=== EXERCISE AIM ===
Render all of the data below as a Markdown table with two columns, Row and Text. Give each line its own numbered row, and leave out blank lines.

=== PROVIDED DATA ===
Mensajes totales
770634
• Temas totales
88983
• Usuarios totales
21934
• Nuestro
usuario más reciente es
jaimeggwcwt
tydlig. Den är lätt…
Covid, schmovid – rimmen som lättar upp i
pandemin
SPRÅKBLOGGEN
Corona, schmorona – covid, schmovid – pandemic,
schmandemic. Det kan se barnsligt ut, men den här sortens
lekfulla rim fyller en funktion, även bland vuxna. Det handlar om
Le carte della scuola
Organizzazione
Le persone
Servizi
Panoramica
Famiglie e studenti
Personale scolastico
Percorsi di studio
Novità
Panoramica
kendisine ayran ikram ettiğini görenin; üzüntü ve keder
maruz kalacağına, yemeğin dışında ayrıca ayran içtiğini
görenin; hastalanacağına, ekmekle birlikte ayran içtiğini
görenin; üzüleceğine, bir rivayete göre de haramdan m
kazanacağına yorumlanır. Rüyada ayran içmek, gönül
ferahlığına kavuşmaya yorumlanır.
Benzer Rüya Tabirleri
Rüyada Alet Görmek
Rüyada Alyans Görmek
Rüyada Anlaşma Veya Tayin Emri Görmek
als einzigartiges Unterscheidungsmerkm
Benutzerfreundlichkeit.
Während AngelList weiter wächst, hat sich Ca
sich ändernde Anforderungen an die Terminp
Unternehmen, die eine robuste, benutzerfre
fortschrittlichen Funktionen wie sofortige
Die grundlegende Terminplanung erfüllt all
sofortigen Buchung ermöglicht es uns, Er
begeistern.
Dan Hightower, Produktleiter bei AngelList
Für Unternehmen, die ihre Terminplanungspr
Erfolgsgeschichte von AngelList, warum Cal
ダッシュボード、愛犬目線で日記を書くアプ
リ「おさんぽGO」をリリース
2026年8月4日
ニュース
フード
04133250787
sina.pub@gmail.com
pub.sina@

=== ANSWER TO THE EXERCISE ===
| Row | Text |
|---|---|
| 1 | Mensajes totales |
| 2 | 770634 |
| 3 | • Temas totales |
| 4 | 88983 |
| 5 | • Usuarios totales |
| 6 | 21934 |
| 7 | • Nuestro |
| 8 | usuario más reciente es |
| 9 | jaimeggwcwt |
| 10 | tydlig. Den är lätt… |
| 11 | Covid, schmovid – rimmen som lättar upp i |
| 12 | pandemin |
| 13 | SPRÅKBLOGGEN |
| 14 | Corona, schmorona – covid, schmovid – pandemic, |
| 15 | schmandemic. Det kan se barnsligt ut, men den här sortens |
| 16 | lekfulla rim fyller en funktion, även bland vuxna. Det handlar om |
| 17 | Le carte della scuola |
| 18 | Organizzazione |
| 19 | Le persone |
| 20 | Servizi |
| 21 | Panoramica |
| 22 | Famiglie e studenti |
| 23 | Personale scolastico |
| 24 | Percorsi di studio |
| 25 | Novità |
| 26 | Panoramica |
| 27 | kendisine ayran ikram ettiğini görenin; üzüntü ve keder |
| 28 | maruz kalacağına, yemeğin dışında ayrıca ayran içtiğini |
| 29 | görenin; hastalanacağına, ekmekle birlikte ayran içtiğini |
| 30 | görenin; üzüleceğine, bir rivayete göre de haramdan m |
| 31 | kazanacağına yorumlanır. Rüyada ayran içmek, gönül |
| 32 | ferahlığına kavuşmaya yorumlanır. |
| 33 | Benzer Rüya Tabirleri |
| 34 | Rüyada Alet Görmek |
| 35 | Rüyada Alyans Görmek |
| 36 | Rüyada Anlaşma Veya Tayin Emri Görmek |
| 37 | als einzigartiges Unterscheidungsmerkm |
| 38 | Benutzerfreundlichkeit. |
| 39 | Während AngelList weiter wächst, hat sich Ca |
| 40 | sich ändernde Anforderungen an die Terminp |
| 41 | Unternehmen, die eine robuste, benutzerfre |
| 42 | fortschrittlichen Funktionen wie sofortige |
| 43 | Die grundlegende Terminplanung erfüllt all |
| 44 | sofortigen Buchung ermöglicht es uns, Er |
| 45 | begeistern. |
| 46 | Dan Hightower, Produktleiter bei AngelList |
| 47 | Für Unternehmen, die ihre Terminplanungspr |
| 48 | Erfolgsgeschichte von AngelList, warum Cal |
| 49 | ダッシュボード、愛犬目線で日記を書くアプ |
| 50 | リ「おさんぽGO」をリリース |
| 51 | 2026年8月4日 |
| 52 | ニュース |
| 53 | フード |
| 54 | 04133250787 |
| 55 | sina.pub@gmail.com |
| 56 | pub.sina@ |